Este conhecimento (interno, externo, físico, metafísico, histórico, político, cultural) é o que entra em cena no jogo interpretativo do sentido da existência em face à representação imagética do ausente que se pretende definir em categorias de análise e/ou percepção para responder aos diversos questionamentos que nos propomos resolver. No entanto, se a melancolia é o dispositivo que nos permite contactar com a "decepcionalidade", isto é, com a condição sentimental daquele que se encontra decepcionado; a coisa em si mesma (se é que ela é possível), qual, a decepção propriamente dita é o primeiro estepe da busca do ausente que, por sua vez, é o primeiro instante da atividade filosófica, em suma, a busca da verdade.
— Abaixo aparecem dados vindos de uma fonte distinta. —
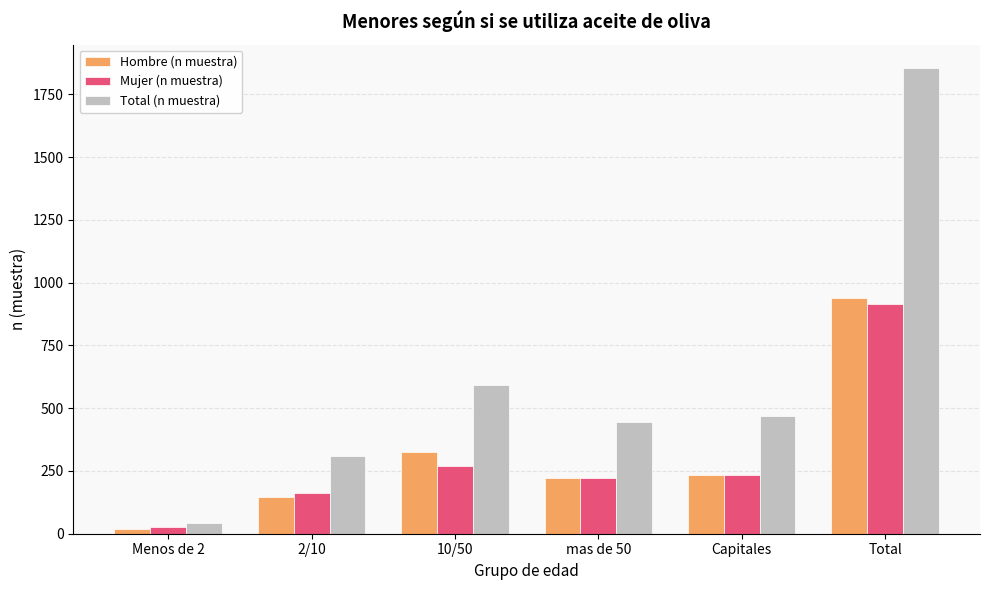

Where does the Hombre (n muestra) series first go above 232?

10/50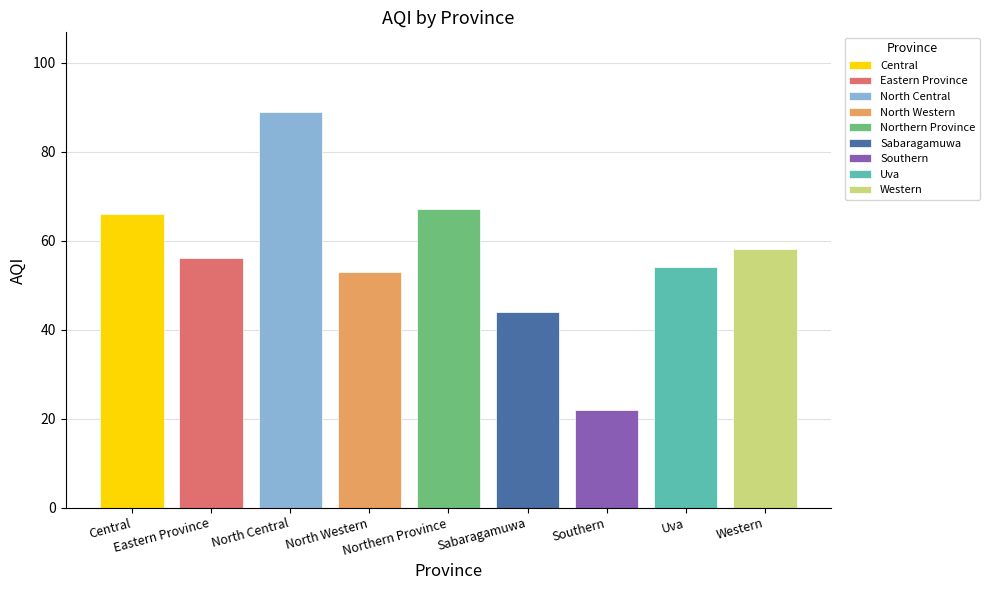

Approximately how many times larger is the value at North Central compared to Southern?

4.0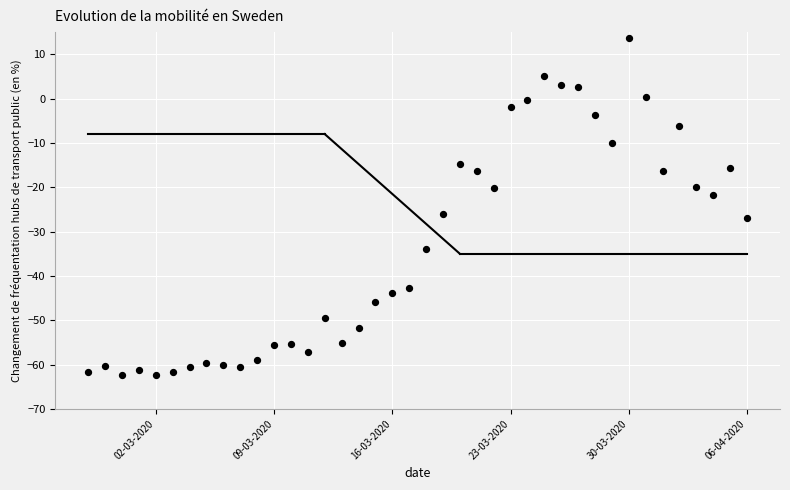

What is the range of X values (max minus min)?

39.0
O ausente, neste caso, não é algo necessariamente externo, mas uma precisão de verdade, ou seja, é uma movimentação rumo a um outro (alter) que nos possibilite compreender, em contraste e comparação, o nosso próprio mundo, a medida em que nos distanciamos dele, mergulhando, assim, na introspecção participante que, por sua vez, permite obervar o mundo humano pela reconversão interpretativa da realidade mundana das paisagens circundantes. Em Munch, a melancolia é uma contemplação com propósito, e a visitação aos naturais - como a do homem sentado que apoia o queixo com a mão direita logo no primeiro plano da tela - é uma meditação pós-sentimentalisata, que, paulatinamente se afasta do passeio do casal ao longe, posto que no existencialismo exprecionista o que interessa é reconstituição dos móbiles diluidores de um mundo cada vez mais líquido.